Give yourself a 111% raise

You’ve probably heard of the ‘latte effect’ – the long-term impact on your finances of small expenditures like a daily cup of coffee that doesn’t come from your own kitchen.

I like to use similar mathematics to figure out just how big a raise I can give myself – same job, same boss, no negotiating.

So how does it work?

If I earn $10 after tax in one hour and I have to spend everything I earn in the same month or the same year (definitely NOT a Voluntary Worker yet), that $10 will buy me exactly $10 worth of whatever it is I need to consume – let’s say ten $1 chocolate bars.

If I am already a Voluntary Worker I can give myself a 111% raise.

Because I don’t need to consume that $10 straight away, I can tuck it away somewhere it should outstrip inflation e.g. a high interest bank account. It then sits there growing until I chose to use it. If I leave it for 25 years and it grows at 3% after accounting for tax and inflation, then when I come to use it the fruit of my hour’s labour has swelled to $21.15. That’s 21 chocolate bars, an increase of more than 111 percent!

25 years is a long time, but it’s well within my expected lifespan. I fully expect to set aside many of the dollars I’m earning now for at least that long, so it’s not foolish to be thinking about my earnings in this way. It’s an encouraging thought when work drags!

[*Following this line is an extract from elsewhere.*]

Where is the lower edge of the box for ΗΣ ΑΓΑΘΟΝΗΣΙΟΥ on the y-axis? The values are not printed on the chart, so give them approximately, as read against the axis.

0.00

Another motivating thought is the income stream that can flow from earned dollars that don’t have to be spent. If my money is growing at 3% after tax and inflation, then every ten thousand dollars I earn and don’t have to spend is equivalent to a $300 per year income stream for life.

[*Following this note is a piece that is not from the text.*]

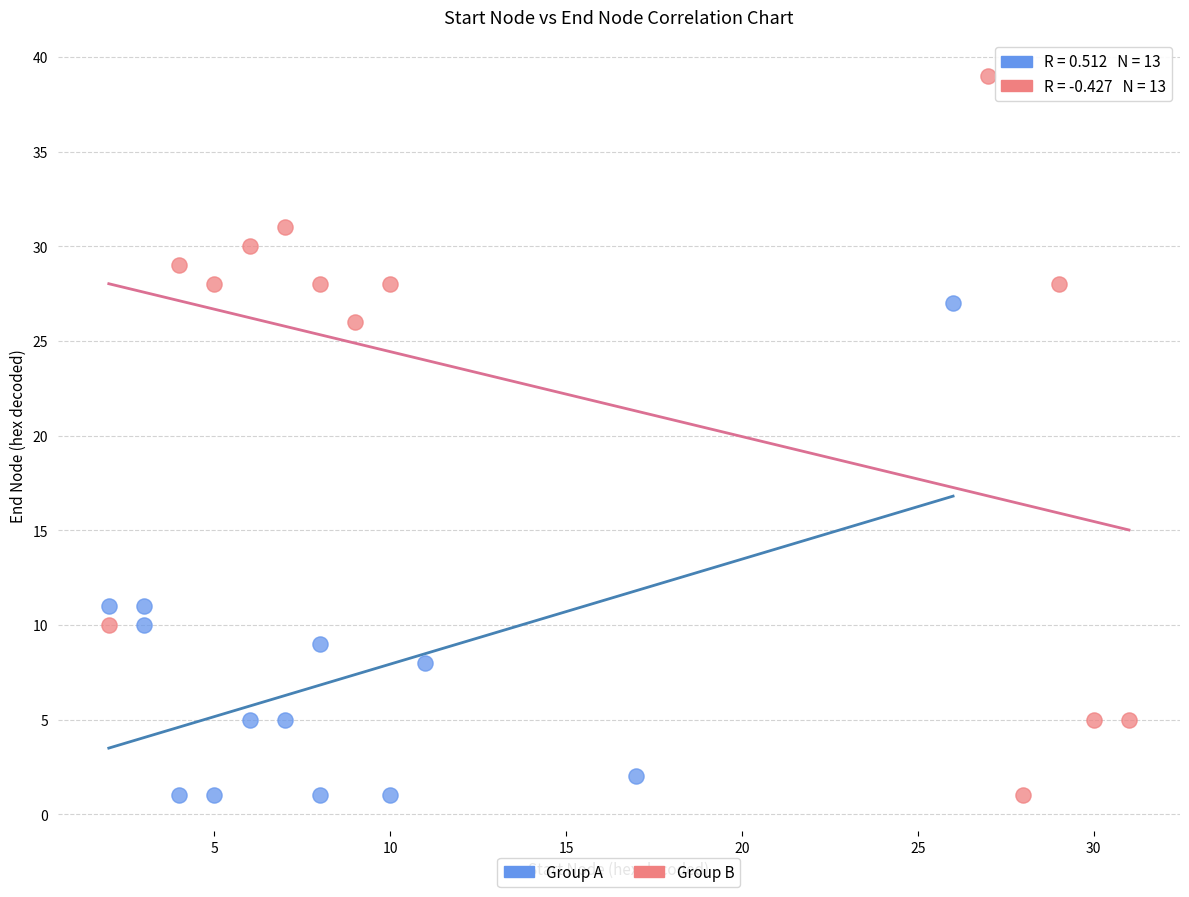

Which series contains the highest Y value?

Group B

Although this maths is fun, it does encourage the assumption that savings in the bank or in the stockmarket are free from risk (wrong in both cases) and that inflation always trundles along at 1 or 2 or 3 percent (also wrong). This article is about the benefits of deferred spending, not a treatise on risk and inflation, but do consider yourself nudged to think about these matters!

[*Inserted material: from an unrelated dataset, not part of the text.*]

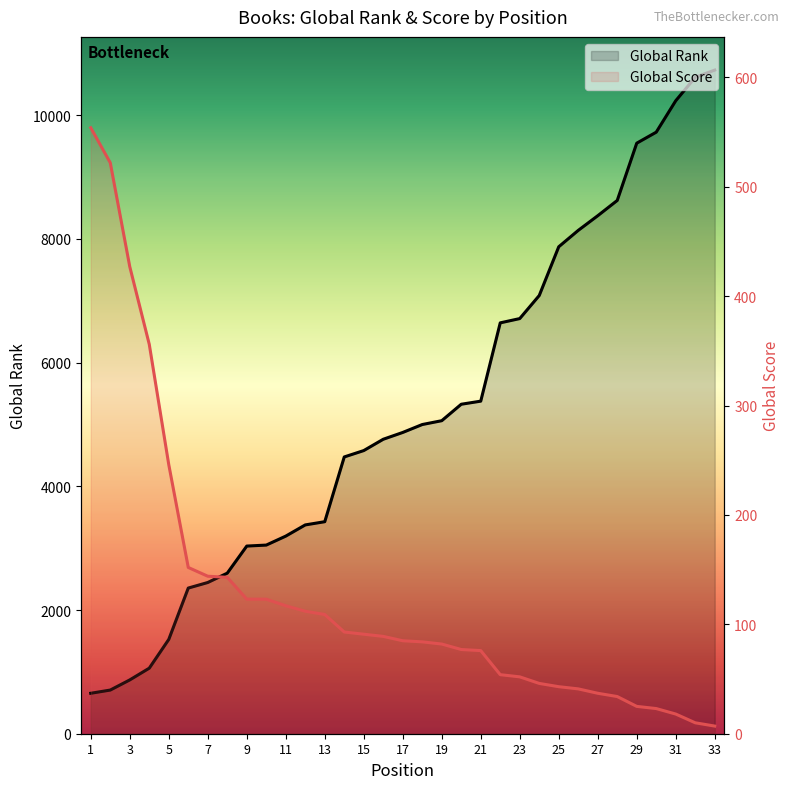

Reading left to right, transcribe all the data shown in this chart.

Global Rank: 654	706	870	1060	1525	2355	2445	2596	3034	3050	3195	3376	3428	4475	4578	4761	4871	4999	5061	5327	5377	6643	6712	7085	7873	8138	8375	8622	9548	9726	10234	10613	10730
Global Score: 554	522	427	356	246	152	144	143	123	123	117	112	109	93	91	89	85	84	82	77	76	54	52	46	43	41	37	34	25	23	18	10	7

Feel like an intravenous shot of motivation to work? Have a think about what happens if you put your $10 towards a small business returning 25% per year (good but very possible). That $10 will put another $2.50, before tax, into your pocket every year, and that’s just the cash flow! The underlying business is likely to grow in value, squeezing even more out of your $10. Let’s say you put $100,000 into a business, take out $25,000 per year as profit and sell the business after 10 years for $150,000. Every $10 you put in at the start has returned you $25 before tax and inflation, as well as bringing you $15 when you sell. Obviously there is work and risk involved, but a side business like this is the fastest way I know to become a Voluntary Worker.